China's Tiangong 1 space lab and its Chinese Long March 2F rocket is transferred to the launch site.
Credit: China Manned Space Engineering
China is making final preparations to launch its first space lab module — a prototype for a future space station — this week, state media reported.
The unmanned Tiangong 1 ("Heavenly Palace") module was scheduled to lift off between Sept. 27 and 30, but a forecasted cold weather front has pushed the targeted launch date back to Sept. 29 or 30. The module will launch on a Chinese Long March 2F rocket from the Jiuquan Satellite Launch Center in Northwest China.
Tiangong 1 is designed to connect with three spacecraft, Shenzhou 8, Shenzhou 9 and Shenzhou 10, which will launch later. The maneuvers will mark China's first dockings in orbit, and are planned to be carried out robotically. [Photos: China's First Space Station]
"This is a significant test. We've never done such a thing before," Lu Jinrong, the launch center's chief engineer, told state news agency Xinhua.

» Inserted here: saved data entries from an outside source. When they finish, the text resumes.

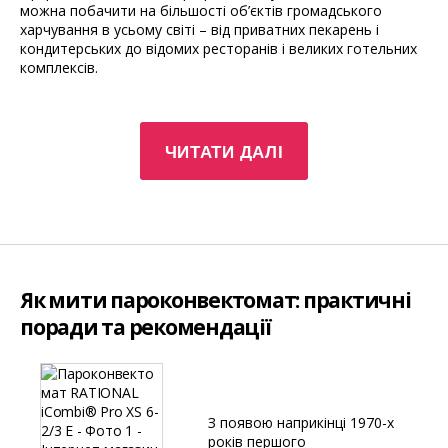
можна побачити на більшості об’єктів громадського
харчування в усьому світі – від приватних пекарень і
кондитерських до відомих ресторанів і великих готельних
комплексів.
“Коди
ЧИТАТИ ДАЛІ
помилок
пароконвектомату
Rational
–
корисна
інформація,
що
Як мити пароконвектомат: практичні
полегшує
діагностику
поради та рекомендації
та
ремонт
обладнання “
З появою наприкінці 1970-х
років першого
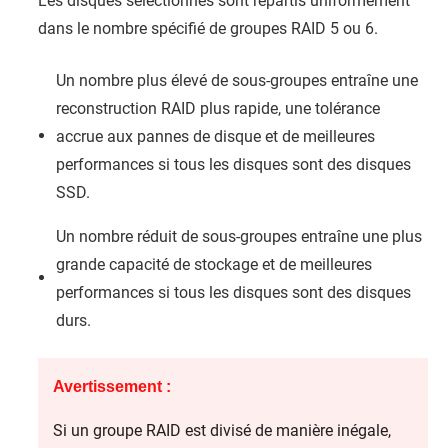
Les disques sélectionnés sont répartis uniformément
dans le nombre spécifié de groupes RAID 5 ou 6.
Un nombre plus élevé de sous-groupes entraîne une
reconstruction RAID plus rapide, une tolérance
accrue aux pannes de disque et de meilleures
performances si tous les disques sont des disques
SSD.
Un nombre réduit de sous-groupes entraîne une plus
grande capacité de stockage et de meilleures
performances si tous les disques sont des disques
durs.
Avertissement :
Si un groupe RAID est divisé de manière inégale,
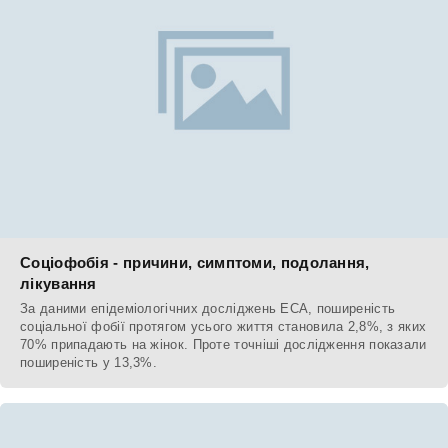
Соціофобія - причини, симптоми, подолання,
лікування
За даними епідеміологічних досліджень ECA, поширеність
соціальної фобії протягом усього життя становила 2,8%, з яких
70% припадають на жінок. Проте точніші дослідження показали
поширеність у 13,3%.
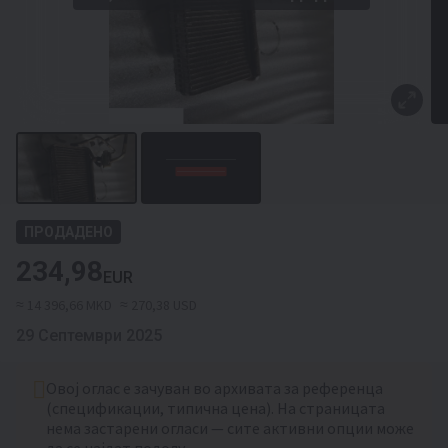
ПРОДАДЕНО
234,98
EUR
≈ 14 396,66 MKD
≈ 270,38 USD
29 Септември 2025
Овој оглас е зачуван во архивата за референца
(спецификации, типична цена). На страницата
нема застарени огласи — сите активни опции може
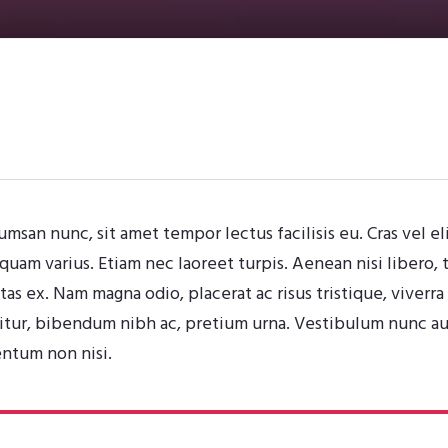
san nunc, sit amet tempor lectus facilisis eu. Cras vel el
liquam varius. Etiam nec laoreet turpis. Aenean nisi libero
tas ex. Nam magna odio, placerat ac risus tristique, viverra
citur, bibendum nibh ac, pretium urna. Vestibulum nunc au
ntum non nisi.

China originally planned to launch Tiangong 1 earlier, but the liftoff was delayed when a Long March 2C booster, similar to the Long March 2F, failed to reach orbit. Chinese officials investigated the accident and recolved the issue before pushing forward with Tiangong 1 plans.
Experts say the achievement will be a huge step forward for China's fledgling space program, and an important advancement toward the nation's goal of building a 60-ton manned space station by the year 2020.
The module will also carry medical and engineering experiments onboard.
Engineers conducted a full ground simulation of launch on Sunday afternoon (Sept. 25). Workers have made more than 100 upgrades to the launch site, and more than 170 technical improvements to the Long March 2F rocket, in preparation for Tiangong's mission, Cui Jijun, commander-in-chief of the launch site system and director of Jiuquan Satellite Launch Center, told Xinhua. These include a new updated computer center and command monitoring system at the Jiuquan Satellite Launch Center, as well as new systems to increase Mission Control's ability to adapt to changes that may occur during the mission.
"[The launch site] has the full conditions to conduct the Tiangong 1 mission," Cui said. [How China's First Space Station Will Work (Infographic)]
After the United States and Russia, China is only the third nation to independently launch humans to orbit. China's first manned mission, Shenzhou 5, occurred in 2003, and was followed by two more manned missions in 2005 and 2008.